Michael Dillon, a superintendent from the Central Connecticut Regional Center, a similar campus to Laconia's, was invited to the school to make recommendations for improvements to treatment programs in 1975. Dillon conducted an inspection, which resulted in changes to state law regarding the care of residents. Three years later, a class action lawsuit was filed by parents of the school’s residents, and demanded improved conditions on the campus, alleging the state wasn’t following its own laws. A court order reduced the size of the school, which forced many residents into community placements.
Through the 1980s and into the '90s, a community support system was created, and residents were moved out of the facility. On Jan. 31, 1991, the school shuttered its doors.

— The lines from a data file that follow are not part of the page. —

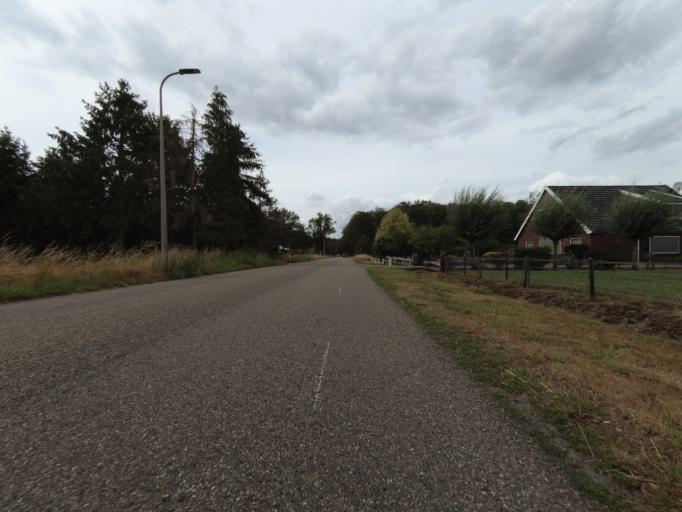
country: NL
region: Overijssel
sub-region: Gemeente Enschede
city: Enschede
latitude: 52.2607
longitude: 6.8836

By the end of that year, portions of the campus were converted into a medium-security state prison — the Lakes Region Facility — which housed about 500 inmates. The prison remained in operation until 2009, when, by legislative act, the New Hampshire General Court directed the closure of its correctional facilities. Custody of the property was transferred from the New Hampshire Department of Corrections to the New Hampshire Department of Administrative Services, effective July 1, 2009.

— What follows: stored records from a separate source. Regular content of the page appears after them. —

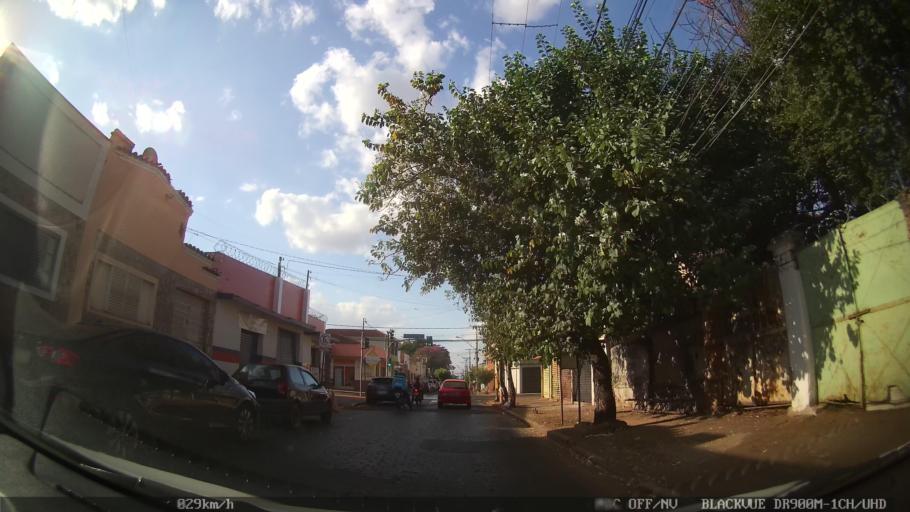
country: BR
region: Sao Paulo
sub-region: Ribeirao Preto
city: Ribeirao Preto
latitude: -21.1707
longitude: -47.8179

At the time of the prison closure, a majority of the facility remained in use, according to state records. The majority of the campus hasn’t been in use since the prison closed, but agencies have used some buildings across the campus.
The Department of Health and Human Services used three, and, until 2009, one was used for a “multiple offender program” for individuals convicted more than once for driving while intoxicated or otherwise impaired. The physician’s cottage and the former superintendent’s house on the north end of the campus were used for a residential treatment program, or “designated receiving facility,” which was founded in 1994, and operated until 2021.
The Dube building was occupied by the Lakes Region Community Services Council and the Adaptive Technologies Equipment Council for a while, but is now vacant. Most prominently, the Dwinnell building is used by E-911 and Lakes Region Mutual Fire Aid. Other buildings on the campus remain unused, owing to their poor conditions.